Provided passage:
□ □ □ □

Saint-Exupéry was himself welcomed to his new home by Toto Lauberg, a Toulousian mechanic famous as much for his devotion to la Ligne as that to red wine and Pernod, which he found in greater supply than water in the desert. At his side was his pet monkey, who had obligingly learned to share Toto’s tastes. “Say hello to the boss, ma cocotte,” Toto advised Kiki. Toto, who doubled as the Cape Juby cook, repaired the planes making stopovers at Juby; a second mechanic, Marchal, younger and sturdier, made repairs farther from home. Toto reminded Saint-Exupéry of a system the inhabitants of the barrack had ingeniously devised to discourage nighttime visitors; the Spanish relied on fortress walls, so well-guarded that Saint-Exupéry had once nearly met his death at the hands of an overzealous sentry, baffled by the presence of a non-Spanish-speaking caller during a late-night sandstorm. The French barrack counted on a magneto that, powered by a small propeller, electrified the door handle. Legend has it that Saint-Exupéry took note of the invention but forgot about it come morning, when he brusquely opened the door. The invention did fall out of use after his arrival; in Daurat’s words, at Juby “locks and bolts did not interest Saint-Exupéry much, as the magic of his own personality was enough to protect him.”

□ □ □ □

Task data:
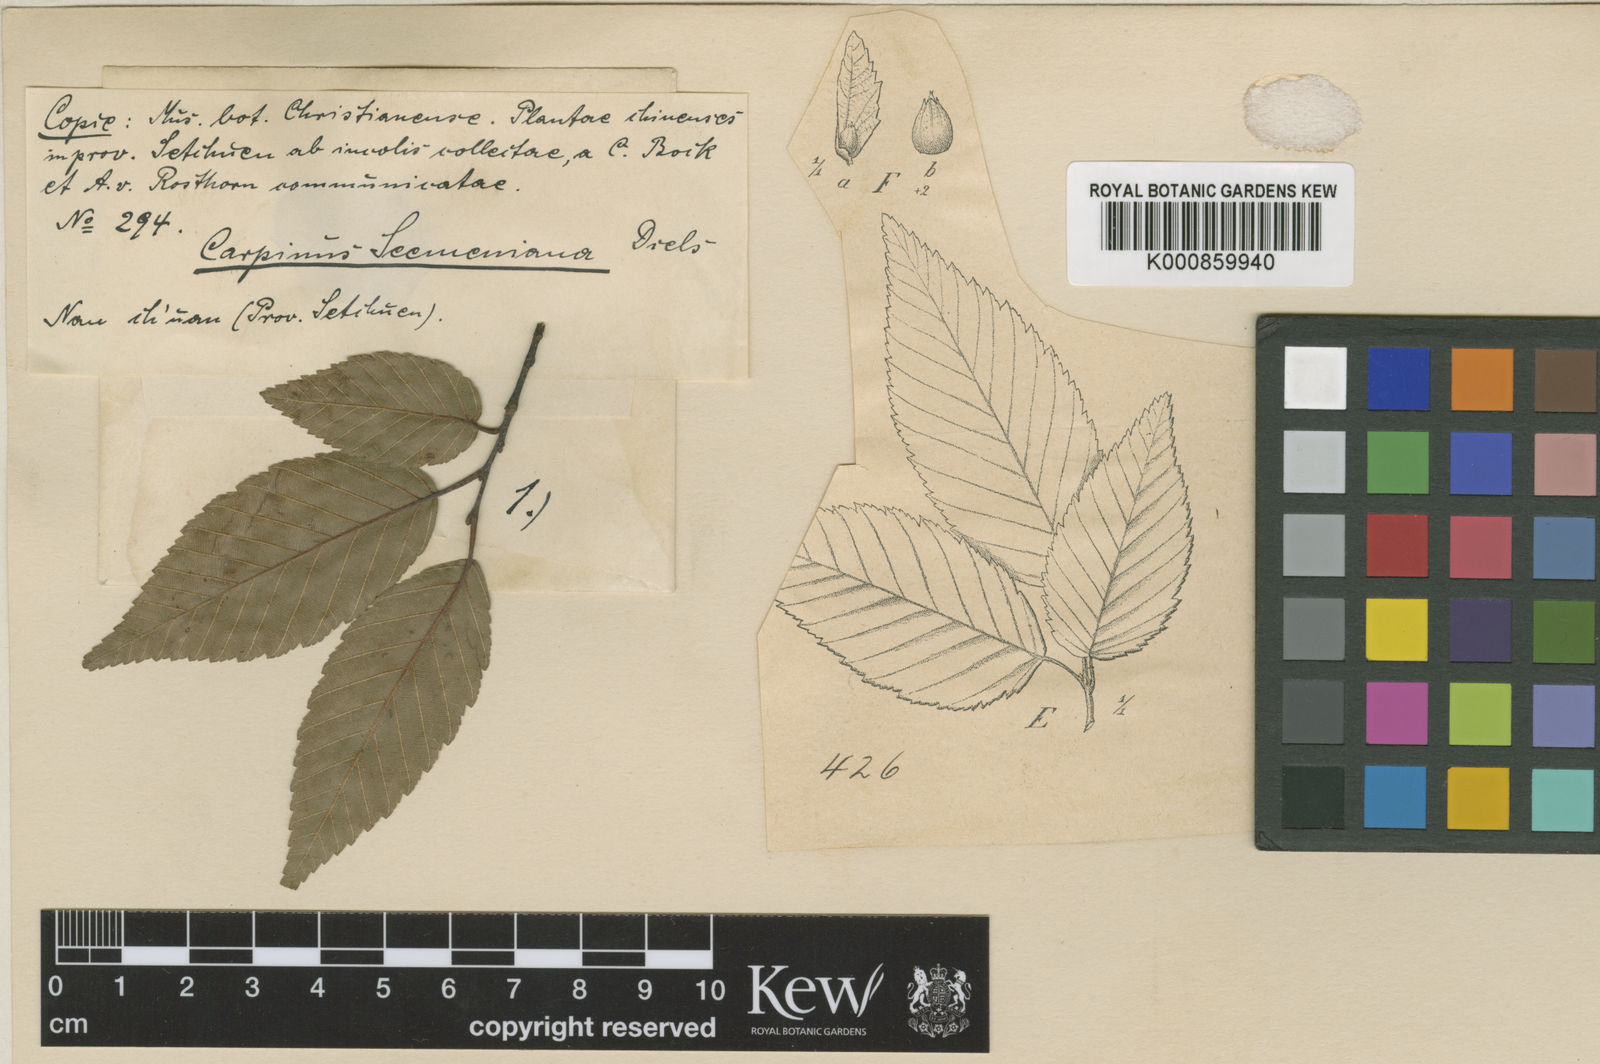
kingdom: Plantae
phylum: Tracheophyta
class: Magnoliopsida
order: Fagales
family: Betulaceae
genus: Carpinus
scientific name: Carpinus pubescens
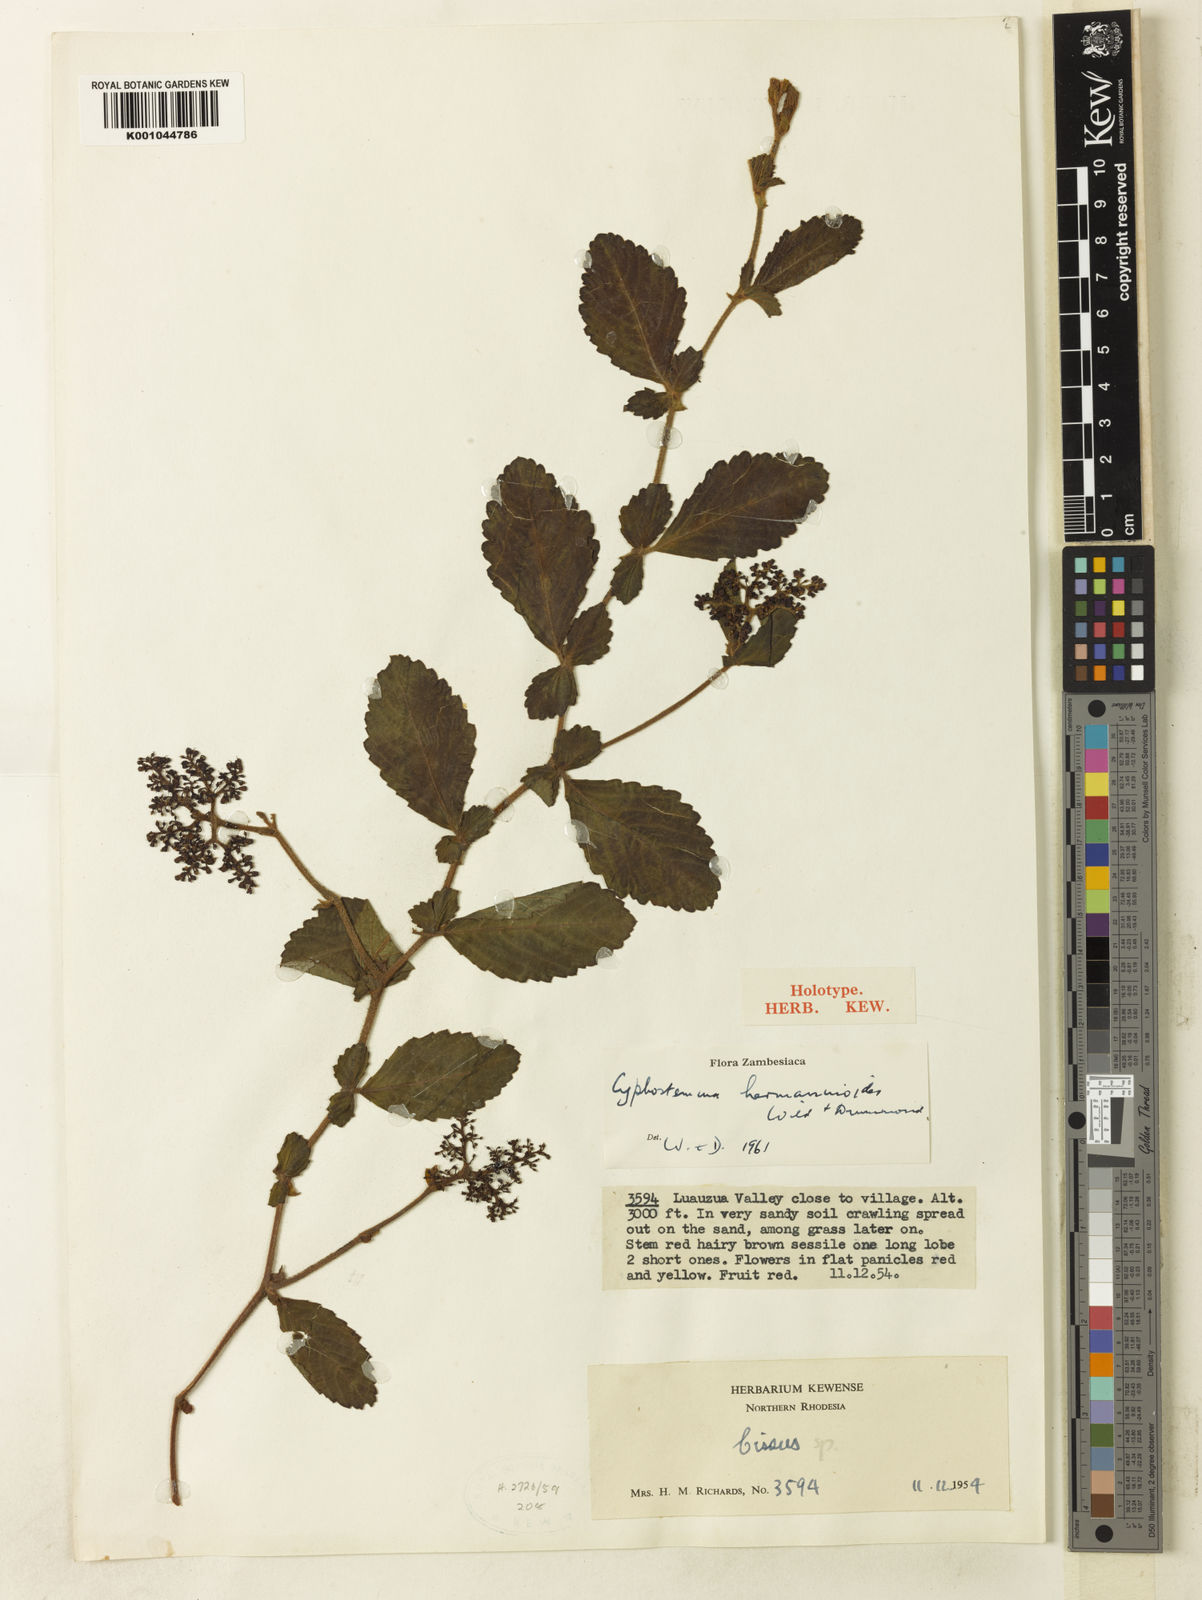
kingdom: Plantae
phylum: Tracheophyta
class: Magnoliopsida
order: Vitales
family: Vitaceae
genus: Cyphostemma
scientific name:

□ □ □ □

Given task 1: In the passage on Saint-Exupéry at Cape Juby, what powered the magneto that electrified the French barrack's door handle?
Given task 2: Lay out every line of the taxonomic listing as a JSON list of strings, one string per line, with blank lines omitted. Leave the pictures out of the answer.

Full answer 1: A small propeller powered it.

Full answer 2:
[
  "kingdom: Plantae",
  "phylum: Tracheophyta",
  "class: Magnoliopsida",
  "order: Fagales",
  "family: Betulaceae",
  "genus: Carpinus",
  "scientific name: Carpinus pubescens",
  "kingdom: Plantae",
  "phylum: Tracheophyta",
  "class: Magnoliopsida",
  "order: Vitales",
  "family: Vitaceae",
  "genus: Cyphostemma",
  "scientific name:"
]